Titel: Zur Kenntniſs des Coniins.
Autor: Anonymus
Fundstelle: 1884, Band 253/Miszelle 8 (S. 254–255)
URL: http://dingler.culture.hu-berlin.de/article/pj253/mi253mi06_8

Zur Kenntniſs des Coniins.

A. W. Hofmann (Berichte der deutschen chemischen Gesellschaft, 1884 S. 825) hat trockenes salzsaures Coniin mit Zinkstaub destillirt. Gegen Erwarten bildete sich eine bei 166 bis 168° siedende Base, Conyrin genannt, nach der Formel C8H17N = C8H11N + 3H2. Das Verhalten gegen Jodmethyl zeigt, daſs das Conyrin eine Pyridinbase ist. Durch Jodwasserstoff wird dasselbe wieder in Coniin übergeführt.

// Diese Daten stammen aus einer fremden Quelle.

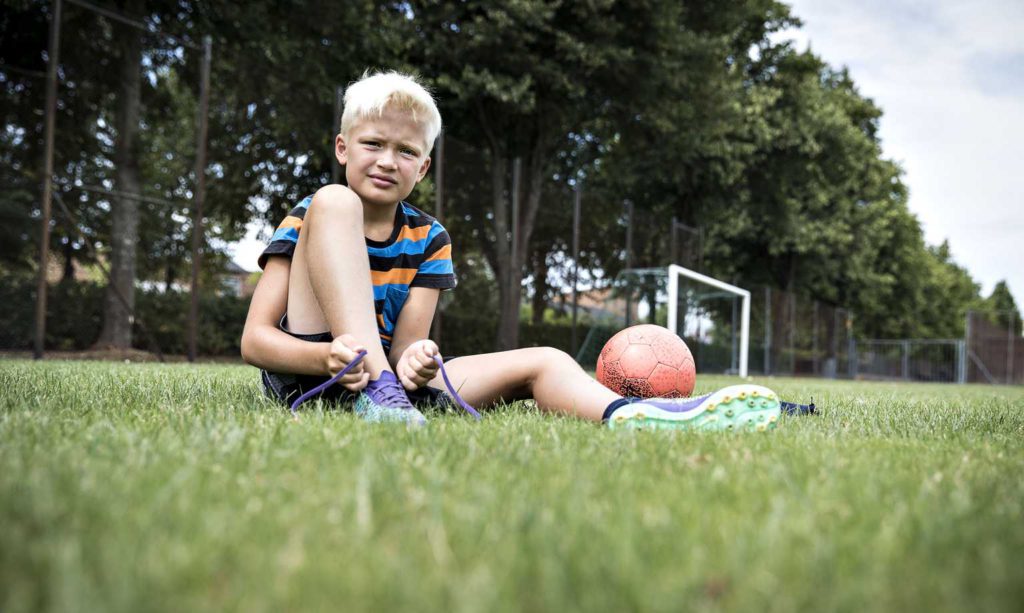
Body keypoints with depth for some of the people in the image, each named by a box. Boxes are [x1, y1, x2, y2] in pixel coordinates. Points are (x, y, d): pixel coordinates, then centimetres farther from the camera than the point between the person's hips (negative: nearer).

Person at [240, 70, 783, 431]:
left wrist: (415, 361, -29)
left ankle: (625, 415, -45)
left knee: (540, 363, -10)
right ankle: (376, 390, -36)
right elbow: (255, 339, -8)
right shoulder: (305, 218, 0)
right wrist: (329, 356, -29)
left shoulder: (429, 240, 8)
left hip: (389, 376, 4)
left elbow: (404, 346, -2)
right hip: (306, 374, -3)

Durch die Ueberführung einer unzweifelhaften Pyridinbase in Coniin ist |255| die Synthese des letzteren der Verwirklichung um einen Schritt näher geführt. Es bedarf nunmehr nur noch der Umwandlung des Pyridins in das Orthopropylpyridin (Conyrin). Man kann nicht daran zweifeln, daſs dieselbe auf dem Wege gelingen wird, welcher mit Erfolg bei der Alkylirung des Anilins eingeschlagen worden ist. Bei der Einwirkung der Alkyljodide auf das Anilin oder, was dasselbe ist, des Alkohols auf die Chlorhydrate, bei sehr hohen Temperaturen, hat Hofmann eine groſse Reihe höherer Homologe des Anilins gewonnen. Die Alkylirung vollzieht sich in dem Falle so leicht, daſs der Prozeſs bereits eine umfassende industrielle Verwerthung gefunden hat. Indem Ladenburg a. a. O. 1883 S. 2059 diese in der Anilinreihe erprobte Methode auf das Pyridin anwendete, ist es ihm gelungen, höhere Homologe dieser Base zu gewinnen. Bis jetzt hat er nur das Aethylpyridin beschrieben; es läſst sich jedoch nicht bezweifeln, daſs sich auf demselben Wege auch die Propylpyridine werden gewinnen lassen. Allein die Synthese des Coniins wird sich vielleicht noch einfacher durch die Einwirkung des Propyljodids bei hoher Temperatur auf das Piperidin bewerkstelligen lassen.